I don’t remember the day men landed on the moon, but I remember the day when I watched Ayrton Senna’s crash on television. I first met Ayrton in 1979, when I was working in Formula 3, and our Brazilian driver Chico Serra – who was one of the upcoming Brazilian stars – came into the workshop with a young man and his wife. He introduced us and said:
“This is Ayrton Senna da Silva, he is the Brazilian champion in go-karting, and this man will be a world champion. His performance is outstanding.” In 1981, I started my own Formula 3 race team, and I often watched Ayrton drive in the Formula Ford, in the Formula Ford 2000 and in the Kart Championships. In 1988, Ron Dennis, who became a partner at McLaren some years before, asked me to become Chief Mechanic for McLaren. That’s when I started working with Ayrton Senna.
Unlike today’s drivers, he was much more involved in the technology of the car. Ayrton really knew what he wanted, he was really intelligent and had a good engineering brain. If you look at the early photos in Brazil, he was preparing his go-kart himself. He was a very focussed driver and he always was in the best physical condition. In 1993, Ron Dennis tried to convince Ayrton to renew the contract with McLaren for another year, but Ayrton refused because he knew that we didn’t have a competitive car for him. So we had a race-per-race deal – he got one million dollars per race.
He never turned up for a race before the million dollars were credited to his bank account. But he was worth all the money. At the race in Donington for the European World Championship the track was wet and although we didn’t have a perfect car, he made an incredible race. He passed ten cars in one corner! No one was going to beat him.

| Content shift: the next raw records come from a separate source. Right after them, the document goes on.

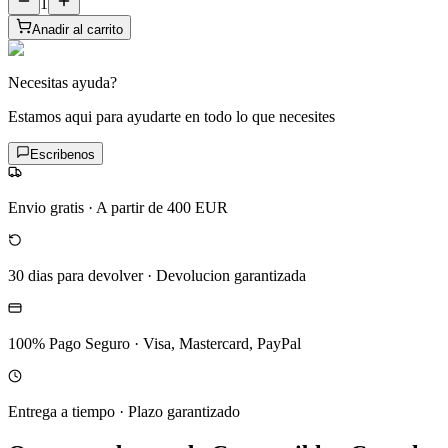
1
Anadir al carrito
Necesitas ayuda?
Estamos aqui para ayudarte en todo lo que necesites
Escribenos
Envio gratis
·
A partir de 400 EUR
30 dias para devolver
·
Devolucion garantizada
100% Pago Seguro
·
Visa, Mastercard, PayPal
Entrega a tiempo
·
Plazo garantizado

Between the races, when we were either trying to improve the car or studying a problem, he was the warmest and loveliest guy you had ever met. When he came to the factory, he walked around and talked to anybody. The fame didn’t change him very much; he was still quite a humble person. In the media, he was often seen as an arrogant man, but that was not true. He was just pretty self-confident. When he was asked, which driver impressed him most, he didn’t say Alain Prost or Michael Schumacher; he said Terry Fullerton. They raced against each other in the World Kart Championship three or four times and Terry always beat him. Ayrton told me that this was the best competition and fun he had ever had. Unlike Ayrton, Terry never moved up to Formula Ford or anything else.
Many people here who worked with him still talk about him. He was really one of us. He wasn’t just an employed driver – he was one of the team.